Records from a dataset
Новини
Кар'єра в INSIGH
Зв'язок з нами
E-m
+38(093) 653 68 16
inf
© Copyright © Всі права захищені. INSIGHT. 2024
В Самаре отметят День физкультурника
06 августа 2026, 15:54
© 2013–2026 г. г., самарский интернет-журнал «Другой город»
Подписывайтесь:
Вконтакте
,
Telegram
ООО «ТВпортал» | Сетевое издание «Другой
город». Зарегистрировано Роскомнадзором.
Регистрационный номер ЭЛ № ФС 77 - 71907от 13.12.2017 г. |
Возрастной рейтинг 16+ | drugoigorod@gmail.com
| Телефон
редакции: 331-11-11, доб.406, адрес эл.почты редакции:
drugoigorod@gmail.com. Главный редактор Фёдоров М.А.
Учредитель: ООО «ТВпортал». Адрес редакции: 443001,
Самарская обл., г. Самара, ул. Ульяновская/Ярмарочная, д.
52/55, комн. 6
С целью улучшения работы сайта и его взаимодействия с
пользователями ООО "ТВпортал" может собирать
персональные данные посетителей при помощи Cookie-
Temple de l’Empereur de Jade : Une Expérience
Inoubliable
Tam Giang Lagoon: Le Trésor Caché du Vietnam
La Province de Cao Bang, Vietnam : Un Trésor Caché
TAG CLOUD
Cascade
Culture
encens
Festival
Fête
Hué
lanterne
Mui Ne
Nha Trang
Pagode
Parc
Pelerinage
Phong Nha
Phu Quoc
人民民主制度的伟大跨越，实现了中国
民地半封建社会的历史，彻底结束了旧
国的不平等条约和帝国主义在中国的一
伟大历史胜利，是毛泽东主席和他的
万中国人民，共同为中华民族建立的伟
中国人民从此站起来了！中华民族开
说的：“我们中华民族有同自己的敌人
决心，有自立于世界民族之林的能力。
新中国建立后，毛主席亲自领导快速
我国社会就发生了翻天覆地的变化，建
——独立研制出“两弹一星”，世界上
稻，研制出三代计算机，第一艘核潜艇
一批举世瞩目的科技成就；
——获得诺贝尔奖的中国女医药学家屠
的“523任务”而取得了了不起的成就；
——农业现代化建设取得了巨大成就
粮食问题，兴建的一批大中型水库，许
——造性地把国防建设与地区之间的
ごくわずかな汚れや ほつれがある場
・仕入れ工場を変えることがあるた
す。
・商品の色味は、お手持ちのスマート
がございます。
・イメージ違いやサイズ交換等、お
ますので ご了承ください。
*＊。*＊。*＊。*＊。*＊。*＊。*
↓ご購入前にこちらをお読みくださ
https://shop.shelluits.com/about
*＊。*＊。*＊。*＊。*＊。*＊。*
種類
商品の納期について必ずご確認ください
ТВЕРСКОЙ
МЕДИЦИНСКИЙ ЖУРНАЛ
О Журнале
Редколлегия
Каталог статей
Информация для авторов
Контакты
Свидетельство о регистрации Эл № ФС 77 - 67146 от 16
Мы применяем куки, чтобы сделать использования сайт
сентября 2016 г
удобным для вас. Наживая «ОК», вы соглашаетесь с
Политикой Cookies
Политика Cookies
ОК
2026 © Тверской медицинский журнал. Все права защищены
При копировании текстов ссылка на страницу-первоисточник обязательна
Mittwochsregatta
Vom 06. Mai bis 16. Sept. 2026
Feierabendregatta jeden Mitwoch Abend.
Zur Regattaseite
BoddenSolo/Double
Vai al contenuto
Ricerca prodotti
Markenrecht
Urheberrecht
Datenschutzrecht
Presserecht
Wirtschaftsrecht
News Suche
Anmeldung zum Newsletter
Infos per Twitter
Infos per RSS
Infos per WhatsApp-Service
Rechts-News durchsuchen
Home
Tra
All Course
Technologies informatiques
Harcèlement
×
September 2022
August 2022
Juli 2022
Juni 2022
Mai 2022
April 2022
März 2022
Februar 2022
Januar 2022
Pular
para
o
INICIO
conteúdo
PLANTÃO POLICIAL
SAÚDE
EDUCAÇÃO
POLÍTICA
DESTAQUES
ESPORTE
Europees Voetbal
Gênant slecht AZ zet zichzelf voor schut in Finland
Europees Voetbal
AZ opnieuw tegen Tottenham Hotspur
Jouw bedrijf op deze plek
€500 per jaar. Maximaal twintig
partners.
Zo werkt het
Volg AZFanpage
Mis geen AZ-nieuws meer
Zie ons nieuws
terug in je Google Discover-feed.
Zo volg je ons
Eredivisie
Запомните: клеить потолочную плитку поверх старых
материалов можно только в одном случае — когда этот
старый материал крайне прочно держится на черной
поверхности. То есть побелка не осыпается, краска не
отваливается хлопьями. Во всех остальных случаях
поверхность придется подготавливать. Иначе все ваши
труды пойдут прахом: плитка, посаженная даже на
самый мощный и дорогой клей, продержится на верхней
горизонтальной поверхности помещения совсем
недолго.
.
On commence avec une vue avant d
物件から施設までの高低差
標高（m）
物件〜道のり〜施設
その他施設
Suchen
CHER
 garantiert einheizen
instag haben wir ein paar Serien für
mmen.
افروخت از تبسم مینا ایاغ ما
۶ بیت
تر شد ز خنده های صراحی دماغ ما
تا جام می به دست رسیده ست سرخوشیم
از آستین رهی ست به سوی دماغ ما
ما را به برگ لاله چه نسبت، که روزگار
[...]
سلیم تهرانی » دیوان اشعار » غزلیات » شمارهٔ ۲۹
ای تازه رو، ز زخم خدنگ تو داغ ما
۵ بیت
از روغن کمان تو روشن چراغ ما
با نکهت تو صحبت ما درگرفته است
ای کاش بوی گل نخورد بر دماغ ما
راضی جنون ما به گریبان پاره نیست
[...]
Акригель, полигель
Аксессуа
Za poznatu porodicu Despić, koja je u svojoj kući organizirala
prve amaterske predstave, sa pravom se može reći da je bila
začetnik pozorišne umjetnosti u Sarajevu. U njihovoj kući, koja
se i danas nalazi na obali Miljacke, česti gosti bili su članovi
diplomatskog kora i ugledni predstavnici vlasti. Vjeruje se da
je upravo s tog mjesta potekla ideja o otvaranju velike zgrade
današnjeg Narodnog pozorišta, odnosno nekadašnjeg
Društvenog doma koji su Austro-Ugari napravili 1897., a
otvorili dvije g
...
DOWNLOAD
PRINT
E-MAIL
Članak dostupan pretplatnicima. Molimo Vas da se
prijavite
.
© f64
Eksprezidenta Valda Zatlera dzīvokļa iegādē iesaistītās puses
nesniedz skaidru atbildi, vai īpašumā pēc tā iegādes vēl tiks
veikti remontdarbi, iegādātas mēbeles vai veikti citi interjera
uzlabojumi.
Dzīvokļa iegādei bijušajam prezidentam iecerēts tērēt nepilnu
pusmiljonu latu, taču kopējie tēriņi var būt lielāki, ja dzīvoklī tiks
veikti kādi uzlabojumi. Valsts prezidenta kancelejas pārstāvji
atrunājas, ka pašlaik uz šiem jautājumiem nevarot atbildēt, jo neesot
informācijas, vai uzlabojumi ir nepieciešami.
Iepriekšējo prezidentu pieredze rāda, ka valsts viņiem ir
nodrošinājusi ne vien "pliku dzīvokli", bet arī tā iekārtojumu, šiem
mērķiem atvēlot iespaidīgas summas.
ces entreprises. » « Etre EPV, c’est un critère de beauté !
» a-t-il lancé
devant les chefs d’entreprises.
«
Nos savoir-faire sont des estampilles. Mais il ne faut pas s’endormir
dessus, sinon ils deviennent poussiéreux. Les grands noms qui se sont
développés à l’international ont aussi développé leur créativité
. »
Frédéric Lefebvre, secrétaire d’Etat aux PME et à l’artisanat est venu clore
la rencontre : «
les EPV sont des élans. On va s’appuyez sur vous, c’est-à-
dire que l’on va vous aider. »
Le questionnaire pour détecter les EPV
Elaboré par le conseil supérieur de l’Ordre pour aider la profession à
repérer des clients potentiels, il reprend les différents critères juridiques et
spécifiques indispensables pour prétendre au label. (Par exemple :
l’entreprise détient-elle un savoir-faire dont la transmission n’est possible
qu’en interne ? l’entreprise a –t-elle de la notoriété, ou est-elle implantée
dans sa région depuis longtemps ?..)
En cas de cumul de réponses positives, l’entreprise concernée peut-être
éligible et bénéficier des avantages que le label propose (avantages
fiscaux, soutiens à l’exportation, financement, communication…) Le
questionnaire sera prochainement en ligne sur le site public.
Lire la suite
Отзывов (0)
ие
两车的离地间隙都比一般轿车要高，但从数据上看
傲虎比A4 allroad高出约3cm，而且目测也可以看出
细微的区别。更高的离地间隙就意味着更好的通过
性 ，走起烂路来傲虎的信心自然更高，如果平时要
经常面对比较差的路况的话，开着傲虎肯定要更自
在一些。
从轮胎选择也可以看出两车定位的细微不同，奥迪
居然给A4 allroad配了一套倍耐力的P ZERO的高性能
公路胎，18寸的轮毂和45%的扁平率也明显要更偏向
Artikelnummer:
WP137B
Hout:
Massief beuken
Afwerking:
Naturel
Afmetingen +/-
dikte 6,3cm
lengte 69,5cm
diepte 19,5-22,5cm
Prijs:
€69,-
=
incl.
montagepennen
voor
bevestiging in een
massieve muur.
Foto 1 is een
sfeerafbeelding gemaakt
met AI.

▶ **WORK INSTRUCTIONS**
Rewrite the listing from its first line through the line containing "我国社会就发生了翻天覆地的变化，建", changing "TAG CLOUD" to "KEYWORDS" and leaving every other part of those lines unchanged.

▶ **REPLY**
Новини
Кар'єра в INSIGH
Зв'язок з нами
E-m
+38(093) 653 68 16
inf
© Copyright © Всі права захищені. INSIGHT. 2024
В Самаре отметят День физкультурника
06 августа 2026, 15:54
© 2013–2026 г. г., самарский интернет-журнал «Другой город»
Подписывайтесь:
Вконтакте
,
Telegram
ООО «ТВпортал» | Сетевое издание «Другой
город». Зарегистрировано Роскомнадзором.
Регистрационный номер ЭЛ № ФС 77 - 71907от 13.12.2017 г. |
Возрастной рейтинг 16+ | drugoigorod@gmail.com
| Телефон
редакции: 331-11-11, доб.406, адрес эл.почты редакции:
drugoigorod@gmail.com. Главный редактор Фёдоров М.А.
Учредитель: ООО «ТВпортал». Адрес редакции: 443001,
Самарская обл., г. Самара, ул. Ульяновская/Ярмарочная, д.
52/55, комн. 6
С целью улучшения работы сайта и его взаимодействия с
пользователями ООО "ТВпортал" может собирать
персональные данные посетителей при помощи Cookie-
Temple de l’Empereur de Jade : Une Expérience
Inoubliable
Tam Giang Lagoon: Le Trésor Caché du Vietnam
La Province de Cao Bang, Vietnam : Un Trésor Caché
KEYWORDS
Cascade
Culture
encens
Festival
Fête
Hué
lanterne
Mui Ne
Nha Trang
Pagode
Parc
Pelerinage
Phong Nha
Phu Quoc
人民民主制度的伟大跨越，实现了中国
民地半封建社会的历史，彻底结束了旧
国的不平等条约和帝国主义在中国的一
伟大历史胜利，是毛泽东主席和他的
万中国人民，共同为中华民族建立的伟
中国人民从此站起来了！中华民族开
说的：“我们中华民族有同自己的敌人
决心，有自立于世界民族之林的能力。
新中国建立后，毛主席亲自领导快速
我国社会就发生了翻天覆地的变化，建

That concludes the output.